You Aren’t Allowed to Get Mad at Me

I’ve officially lost my mind. My mental capacity is out to lunch. Goodbye to the thinking part of my brain. Now it’s just a heavy pile of mush in my skull. How will I continue to function as a sane person anymore?

My daughter did this to me. Don’t get me wrong - she is so sweet, and so kind. She makes my heart bubble up with the kind of emotions that cause me to forget what I am doing and focus solely on her smile or laugh. Caring for her is my primary responsibility in this life, and she makes it so easy. Well most days. Not today.

The reason for this temporary madness is a note she left me. The note said, “you aren’t allowed to get mad at me.” The note went on to list the five reasons she hates writing, and how it is unfair she has to do it. She is over it. 

You see, while we are temporarily living in Houston for a couple months, we have to homeschool. Too short a timeframe to enter her into a new school. So homeschool it is, and homeschool is going horribly at the moment.

That might be too strong, but today feels like it. I have been patient. I have been kind. I offered my help, offered suggestions, offered everything under the sun except writing the dang sentences for her. She sits blankly, staring at the paper. After a while, still very calm, I offer the suggestion to go into her closet and work. That might sound nuts, but in this apartment her closet is the size of a bedroom, and she has set up quite a studio.

On the floor is a cushy blanket and five pillows of various sizes. She is currently entertaining ten different stuffed animals and two barbies. It’s a plush setup, comfortable for a 10 year old to lounge and play. Two days ago this trick of letting her go to her own space worked. It has to work again, right? No, of course it won’t. Thirty minutes later I go in to check on the progress. No school work has been done. Instead I am scolded for not reading a note written on a pink note card that she cheekily placed on the kitchen counter while I was on a phone call.

The note was the aforementioned statement about her disdain for writing, and the forceful explanation that I was not allowed to emote about her decision to forgo writing forever. So now I am a lunatic. How dare she tell me what to do. I am an adult. I am in charge. 

Can you imagine if you told this to your parents when you were a kid, to your dad specifically? “Oh by the way father, I’ve decided that homework isn’t for me, but ah ah ah, you aren’t allowed to express how you feel about that. Don’t bother me with your concern over my lack of an education.” The audacity.

With a few minutes spent sitting down to write this, I am drawn back to a vague sense of reality. I understand that I am overreacting. Of course I am. But she made me do it. I am helpless against feeling what I feel, expressing what I feel, and feeling justified in expressing myself. Right?

No, a mental mess is what I am. Give it thirty minutes and I will recollect myself, come up with a new game plan, and one day laugh about this whole thing. It’s a quick insanity. Like when you are underwater and go up for air, but the surface isn’t as close as you thought. You just go nuts for a second, thinking you are about to drown. It’s just a second, but that second is terrifying. An involuntary panic. 

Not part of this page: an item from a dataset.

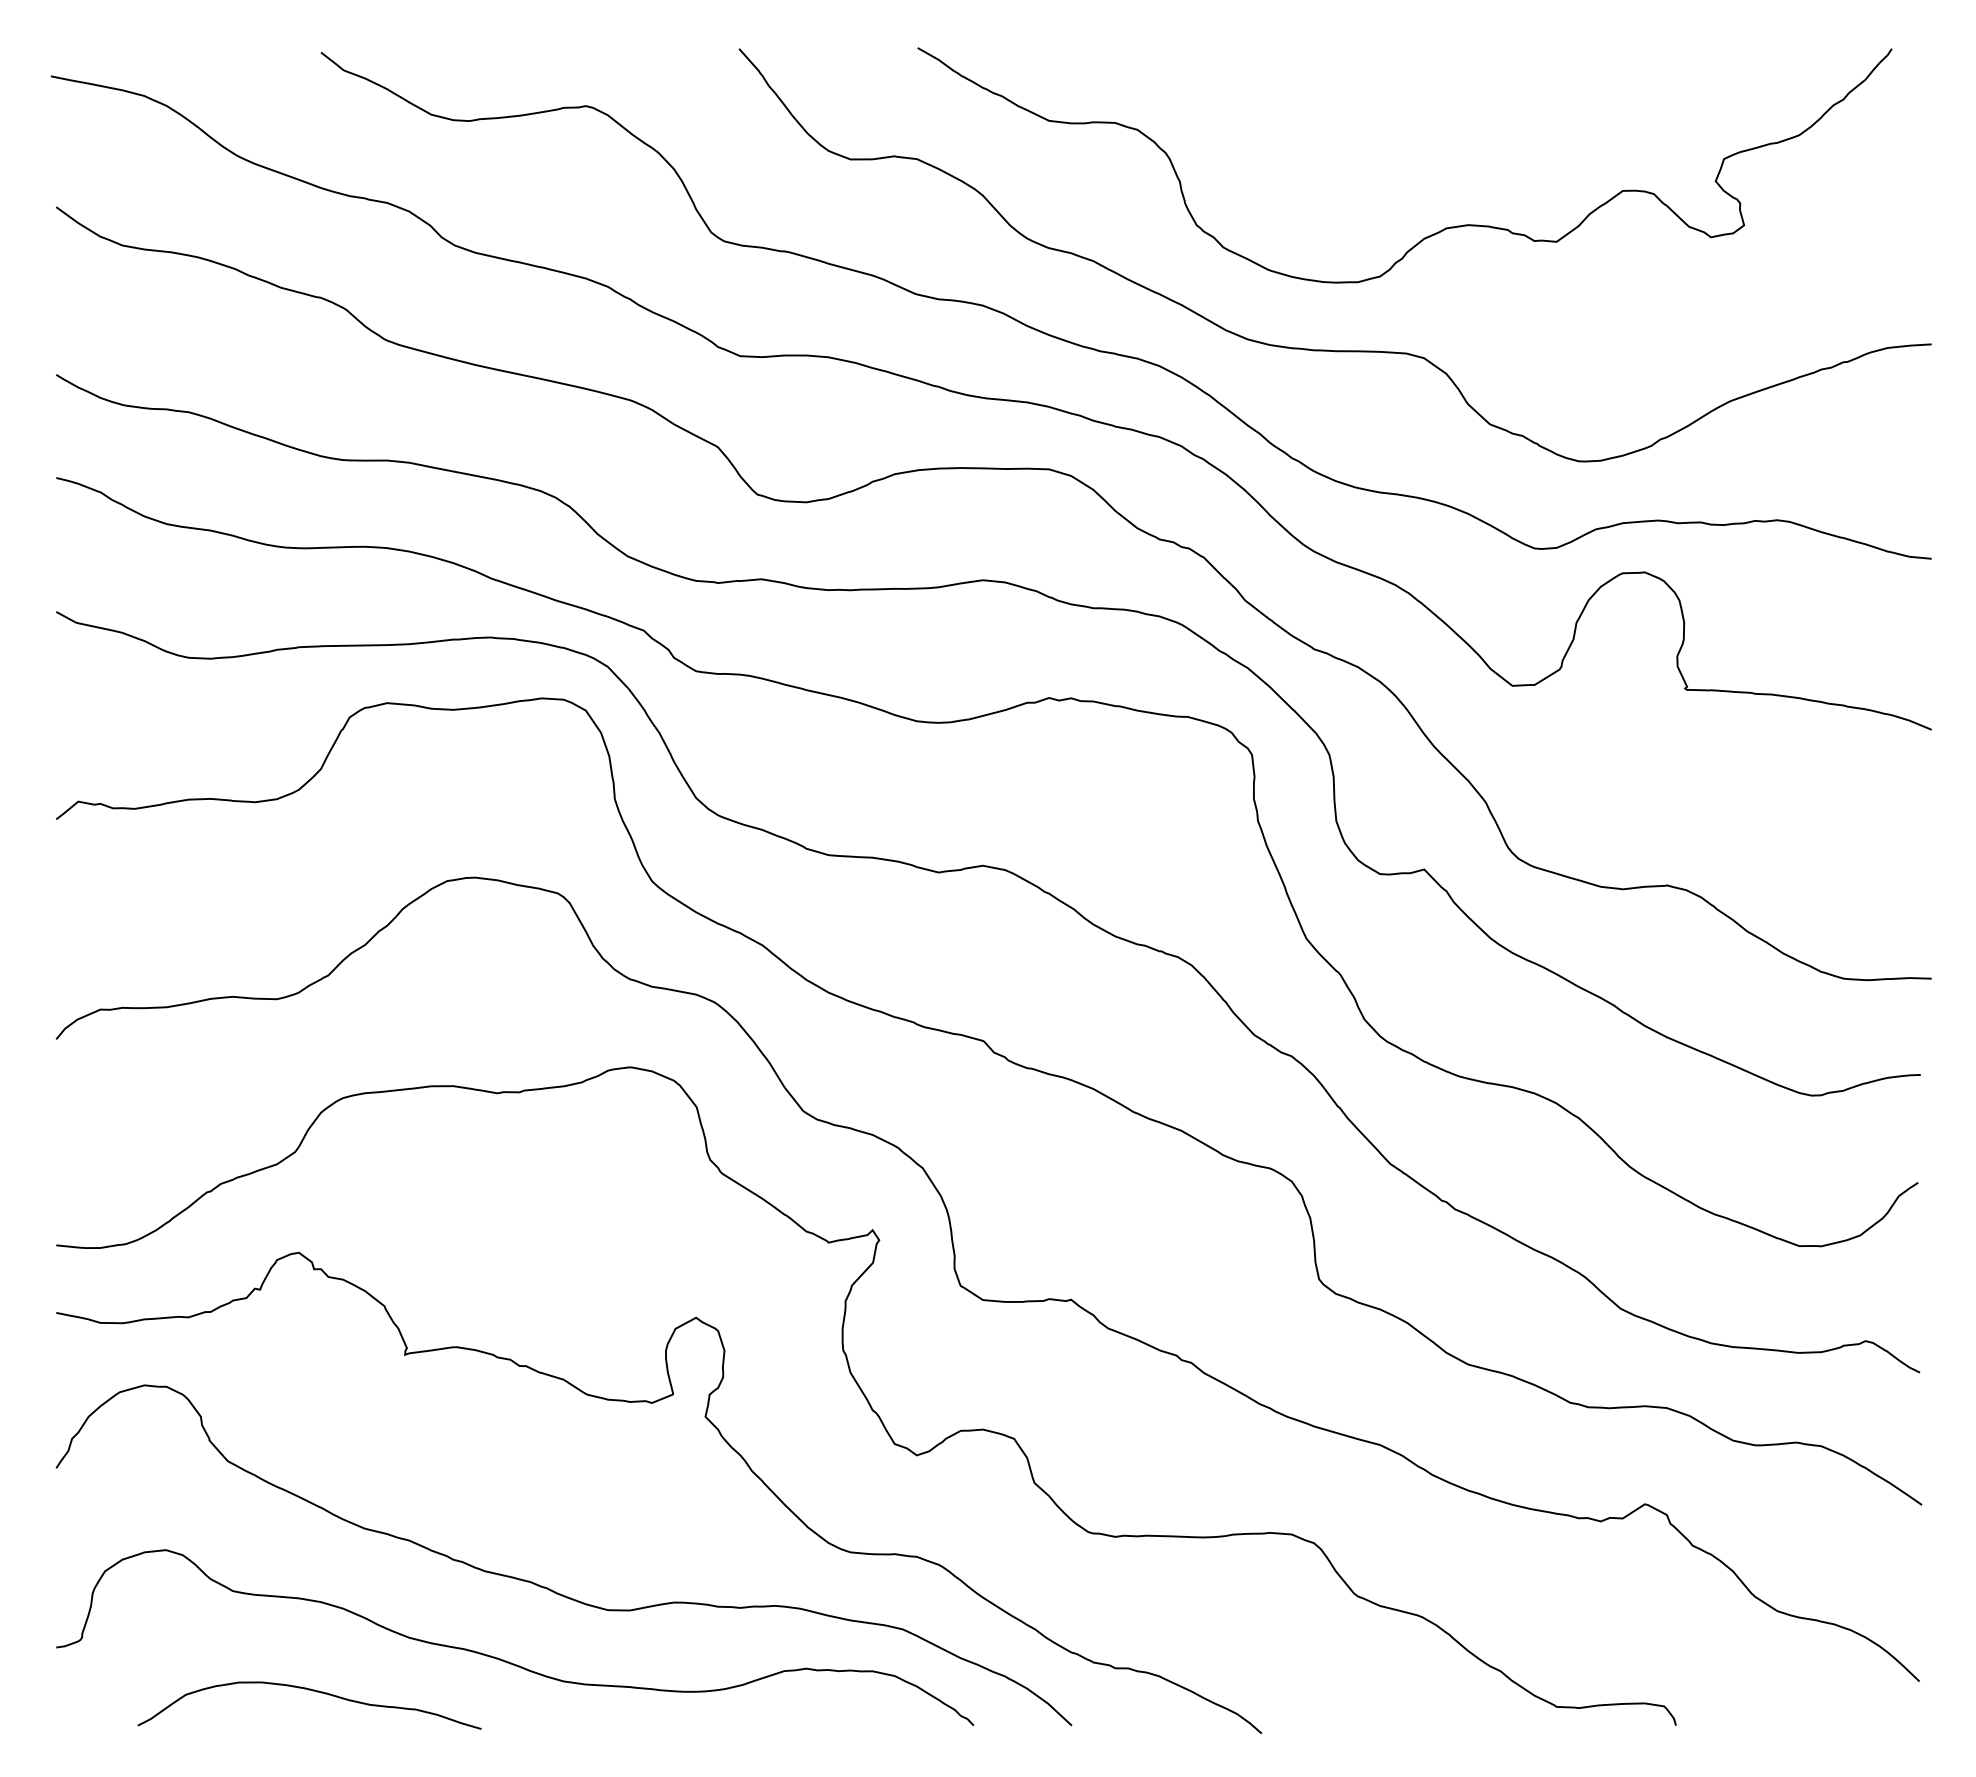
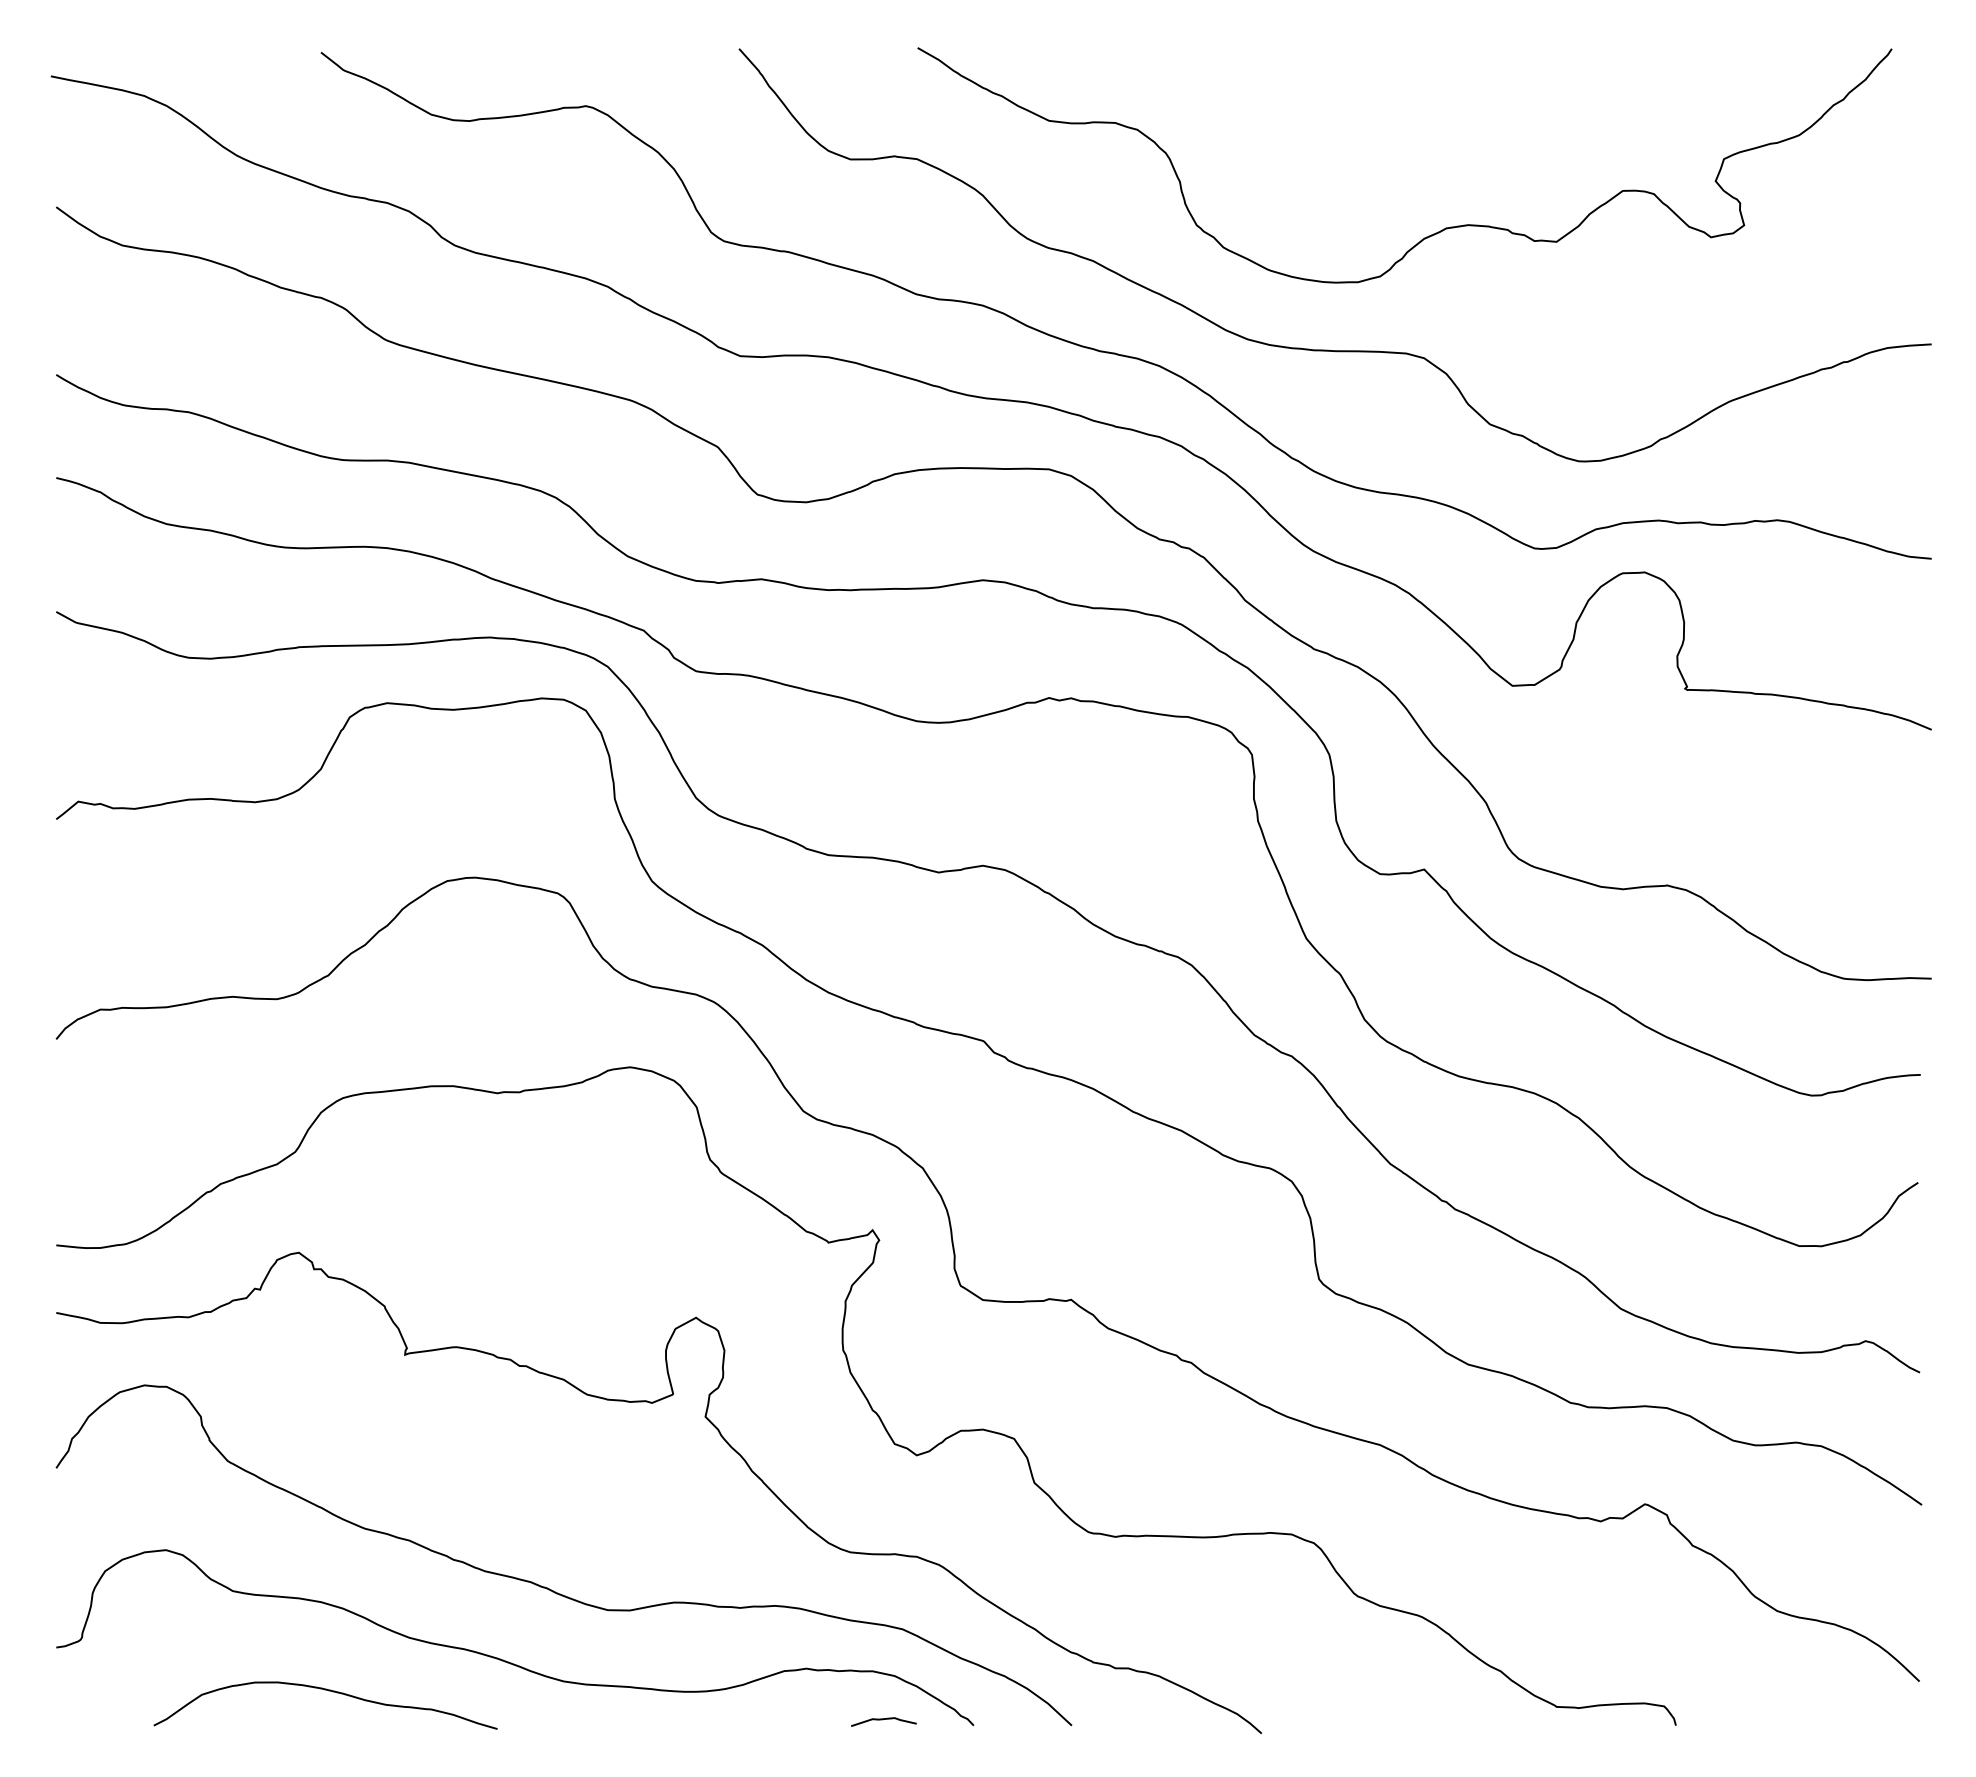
curve at (312, 1691) position: (312, 1691) -> (328, 1691)
curve at (883, 1720): none -> present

Ten seconds later the only thing you are worried about is if anyone saw you flail out of the water like one of those wacky inflatable tube men. I also wish no one saw my pure frustration, but writing it down is the only thing that seems to help.

I am a parent. I sometimes flail myself around. I sometimes believe children are the most unreasonable creatures on the planet.

Then again, I do love that little girl. Maybe she even had a point. She did predict that I was going to get mad. She did suggest I do something else. To her that might have seemed like a pretty agreeable solution to our disagreement. “I have some news you aren’t going to like, but perhaps this whole situation will go better if you don’t, you know, lose your mind over it.” 

Too late. I guess I’ll try again tomorrow.